Окно его бывшей комнаты оказалось незапертым, и Снейп, едва не свалив на пол цветочный горшок, тяжело перевалился через подоконник. В пансионе царила тишина. Не дерзнув зажечь лампу, Снейп притворил окно и в свете уличного фонаря двинулся вперед, шатаясь от усталости. Подумать только, влез через окно, как воришка!.. Вглядевшись в полумрак, Снейп обнаружил, что его одежда, вынутая из комода, лежит на полу, сложенная в стопку и обвязанная веревкой. Снейп склонился над связкой.
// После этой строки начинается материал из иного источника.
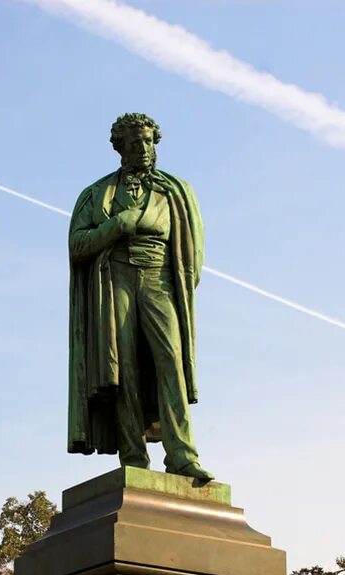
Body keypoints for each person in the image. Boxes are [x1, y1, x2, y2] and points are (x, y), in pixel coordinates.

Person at [67, 113, 213, 482]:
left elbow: (193, 255)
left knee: (171, 363)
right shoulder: (97, 194)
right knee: (124, 368)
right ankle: (133, 457)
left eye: (148, 141)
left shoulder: (176, 191)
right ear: (120, 147)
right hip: (115, 279)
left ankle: (182, 455)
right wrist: (116, 225)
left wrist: (177, 286)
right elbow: (77, 244)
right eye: (135, 143)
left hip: (160, 279)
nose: (144, 149)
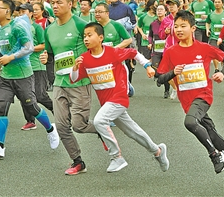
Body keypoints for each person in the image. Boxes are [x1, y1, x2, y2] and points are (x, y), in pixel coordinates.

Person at [70, 22, 169, 173]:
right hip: (107, 103)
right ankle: (158, 151)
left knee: (99, 121)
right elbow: (74, 78)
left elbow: (134, 53)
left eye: (90, 35)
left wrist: (147, 66)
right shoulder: (84, 59)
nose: (86, 39)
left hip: (119, 97)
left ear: (101, 37)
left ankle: (116, 157)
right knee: (133, 132)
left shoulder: (113, 52)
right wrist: (75, 68)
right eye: (84, 36)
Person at [157, 10, 224, 183]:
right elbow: (160, 78)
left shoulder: (203, 48)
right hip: (186, 101)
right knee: (210, 132)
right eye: (176, 26)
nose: (179, 29)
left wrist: (221, 73)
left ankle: (214, 155)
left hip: (203, 96)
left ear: (193, 28)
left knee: (189, 122)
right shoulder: (171, 52)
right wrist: (173, 72)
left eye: (183, 26)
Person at [0, 0, 59, 158]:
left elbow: (29, 48)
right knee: (1, 108)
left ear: (8, 11)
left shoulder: (17, 26)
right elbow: (7, 50)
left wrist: (11, 57)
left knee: (32, 107)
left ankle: (51, 129)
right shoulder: (0, 29)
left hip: (23, 75)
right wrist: (0, 62)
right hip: (6, 77)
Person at [40, 0, 99, 175]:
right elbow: (50, 55)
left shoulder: (81, 25)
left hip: (79, 83)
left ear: (70, 3)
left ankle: (102, 129)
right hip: (60, 82)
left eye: (59, 2)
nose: (54, 6)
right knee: (62, 126)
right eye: (52, 2)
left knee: (79, 125)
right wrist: (45, 58)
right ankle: (78, 161)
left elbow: (97, 48)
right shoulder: (49, 30)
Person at [149, 5, 171, 98]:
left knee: (165, 71)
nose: (159, 11)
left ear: (166, 11)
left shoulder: (169, 23)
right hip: (156, 49)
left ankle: (166, 90)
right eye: (158, 10)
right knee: (156, 69)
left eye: (161, 9)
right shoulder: (153, 24)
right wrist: (150, 43)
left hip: (167, 50)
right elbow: (150, 35)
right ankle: (159, 78)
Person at [205, 0, 224, 72]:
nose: (217, 4)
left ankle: (223, 68)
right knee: (214, 52)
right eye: (215, 2)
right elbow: (207, 22)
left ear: (222, 4)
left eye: (219, 2)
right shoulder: (211, 14)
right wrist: (207, 29)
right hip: (214, 37)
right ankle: (216, 68)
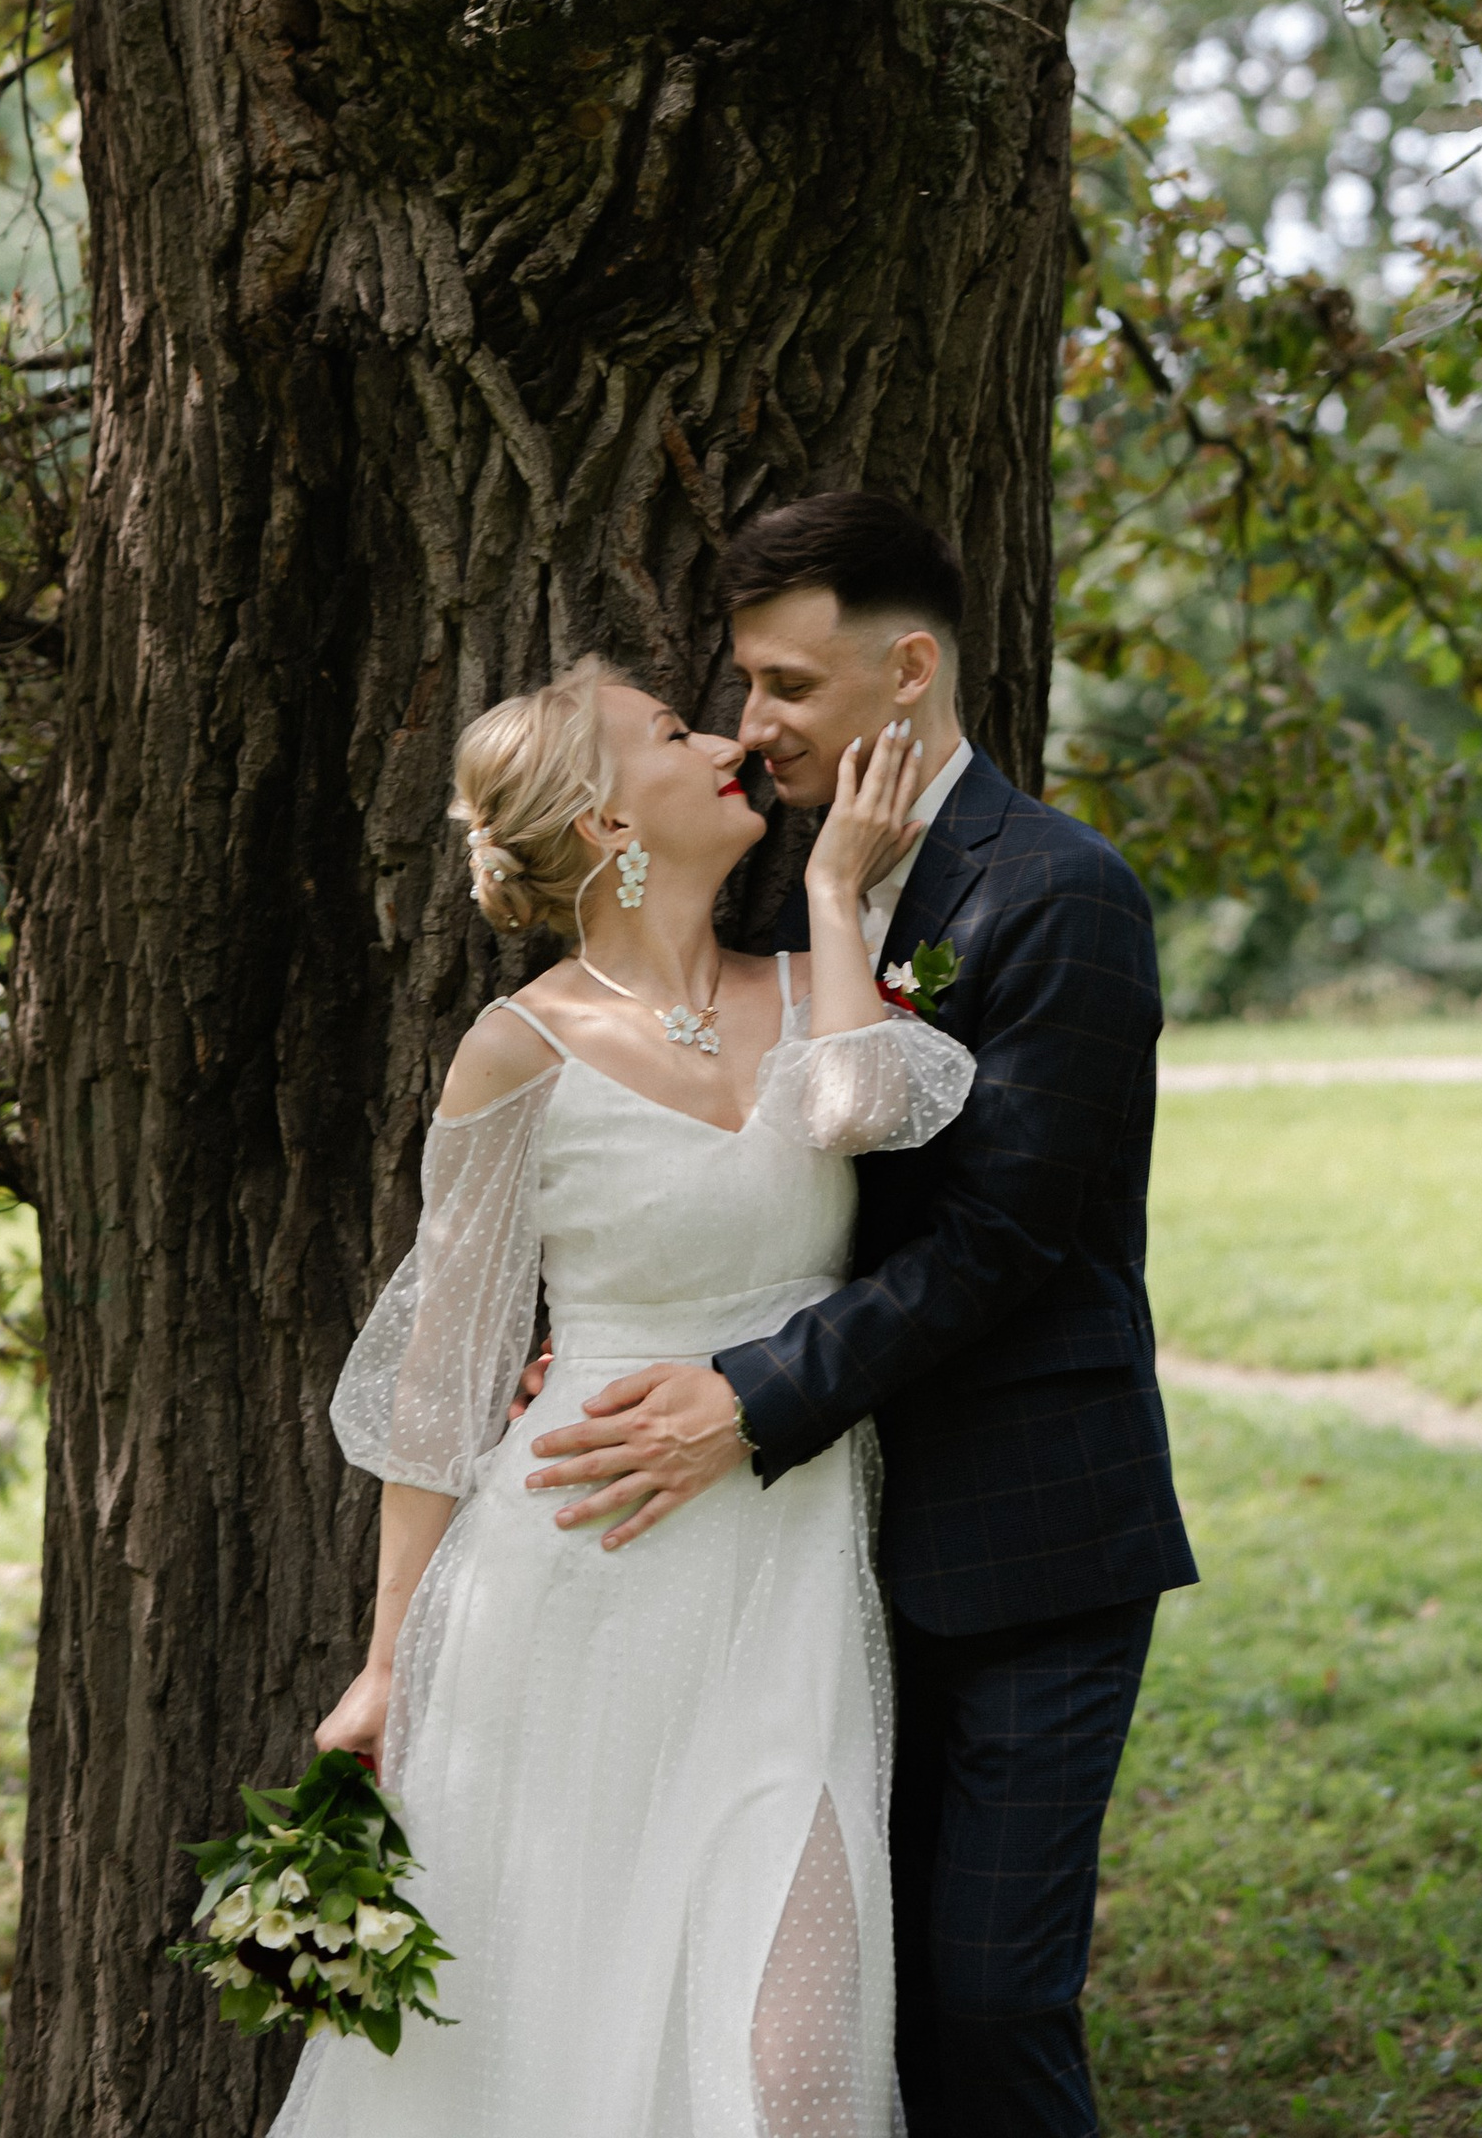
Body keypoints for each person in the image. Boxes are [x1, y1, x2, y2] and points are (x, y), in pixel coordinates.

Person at [526, 492, 1196, 2137]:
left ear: (908, 671)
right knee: (827, 2021)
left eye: (787, 688)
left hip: (1024, 1543)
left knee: (987, 2005)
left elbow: (997, 1245)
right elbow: (703, 1141)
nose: (752, 730)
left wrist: (743, 1391)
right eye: (741, 688)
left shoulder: (1061, 895)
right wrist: (606, 1328)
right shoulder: (767, 895)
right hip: (800, 1573)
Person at [279, 658, 970, 2137]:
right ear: (606, 818)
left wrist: (842, 888)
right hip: (568, 1585)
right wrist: (391, 1660)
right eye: (674, 731)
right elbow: (445, 1378)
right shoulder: (515, 1048)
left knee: (796, 2071)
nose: (728, 740)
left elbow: (860, 1107)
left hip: (782, 1587)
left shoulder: (812, 978)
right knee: (553, 2042)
Мысль о том, что кто-то чужой прикасался к его вещам, трогал их без его разрешения, покоробила Снейпа — ему подумалось вдруг, что и сама его жизнь теперь захватана чужими равнодушными руками, разобрана, сочтена и отдана старьевщику за гроши.

Его карьера закончилась самым неприятным образом. В конторе, откуда Снейп только что вернулся, не могли не заметить его сюртук с оторванным рукавом, порванный воротничок, помятое после стычки с Джеймсом лицо и вообще весь его непрезентабельный вид — Снейпу даже не предложили сесть. Клерк надменно сообщил ему, что мистер Риддл приказал ничего не платить «джентльмену, запятнавшему репутацию компании»; когда же Снейп попытался возразить, клерк пригрозил ему полисменом, словно какому-то оборванцу, который забрел в контору просить милостыню.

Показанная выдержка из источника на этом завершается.